Clear guidance and incentives are needed to encourage international firms here to help deliver New Zealand's industrial potential, the head of one of the country's largest greenfield industrial and residential developments says.
Stephen Hughes, chief executive of the Drury South Crossing business park south of Auckland, said a "clear re-entry pathway into the country" is needed for multinational organisations wanting to set up or expand their New Zealand operations.
"This is one of the few times in our modern history where our geographic isolation is a clear competitive advantage and we are going to need more than international students and tourists to restart the economy."
With multinationals "queuing at the door" to develop new operations and jobs here, better consideration is needed as to how those visitors are treated as they come through the quarantine process, he said.
"Whilst this process is critical to protect Kiwis, a one-size-fits-all approach is not necessarily conducive to securing investments and jobs at the level the country needs."

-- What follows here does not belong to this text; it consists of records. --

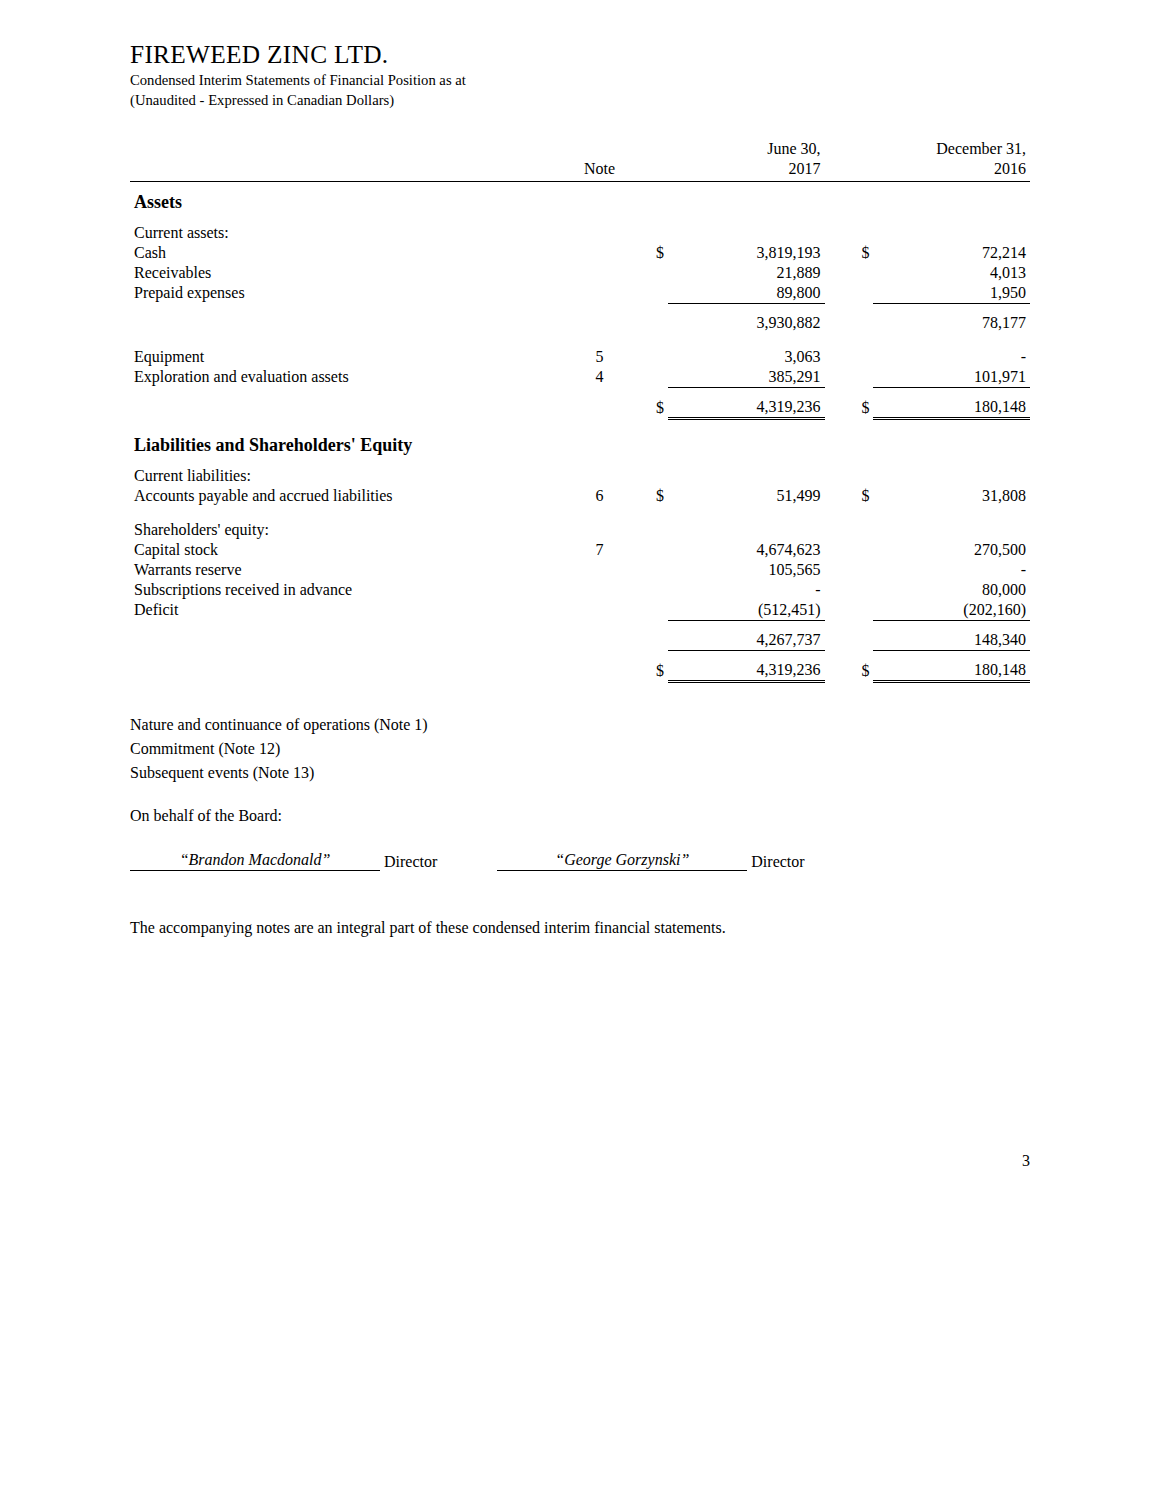FIREWEED ZINC LTD.
Condensed Interim Statements of Financial Position as at
(Unaudited - Expressed in Canadian Dollars)
| | | June 30, | | December 31, |
| | Note | 2017 | | 2016 |
| Assets | | | | | | |
| Current assets: | | | | | | |
| Cash | | $ | 3,819,193 | | $ | 72,214 |
| Receivables | | | 21,889 | | | 4,013 |
| Prepaid expenses | | | 89,800 | | | 1,950 |
| | | | 3,930,882 | | | 78,177 |
| Equipment | 5 | | 3,063 | | | - |
| Exploration and evaluation assets | 4 | | 385,291 | | | 101,971 |
| | | $ | 4,319,236 | | $ | 180,148 |
| Liabilities and Shareholders' Equity | | | | | | |
| Current liabilities: | | | | | | |
| Accounts payable and accrued liabilities | 6 | $ | 51,499 | | $ | 31,808 |
| Shareholders' equity: | | | | | | |
| Capital stock | 7 | | 4,674,623 | | | 270,500 |
| Warrants reserve | | | 105,565 | | | - |
| Subscriptions received in advance | | | - | | | 80,000 |
| Deficit | | | (512,451) | | | (202,160) |
| | | | 4,267,737 | | | 148,340 |
| | | $ | 4,319,236 | | $ | 180,148 |
Nature and continuance of operations (Note 1)
Commitment (Note 12)
Subsequent events (Note 13)
On behalf of the Board:
“Brandon Macdonald”
Director
“George Gorzynski”
Director
The accompanying notes are an integral part of these condensed interim financial statements.
3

The $800 million Drury South Crossing development covers 361 hectares. The mixed-use park lies between the southern motorway and the Drury Quarry, now owned by Fulton Hogan but originally established by the Stevenson Group 81 years ago.
Hughes said about 20 per cent of the 170 ha of commercial land available had now been sold to large-scale operators, including food suppliers wanting to establish high-volume capability, logistics providers and a 10,000 square-metre data centre.
"What we are seeing is a need from local food producers to store large volumes of export-ready product where it can be accessed using automated storage retrieval systems and robotic technology to access products from warehouses that are of a scale we have not generally seen in New Zealand."
Hughes said he had also fielded early enquiries from US film studios looking to develop warehouse facilities into sound stages and production facilities.
"There are relatively few sites left in the Auckland region which can accommodate this scale of operation and it has been encouraging to see that local and international businesses are looking to invest at this level, which will be an essential part of the region's economic recovery."
With construction scheduled to start on new warehousing and commercial facilities late next year, the expectation is that the development could ultimately employ about 6,000 people across its various manufacturing, logistics and food processing businesses, due for completion during 2027.
The residential component includes plans for about 800, primarily affordable homes, on a 45 ha block.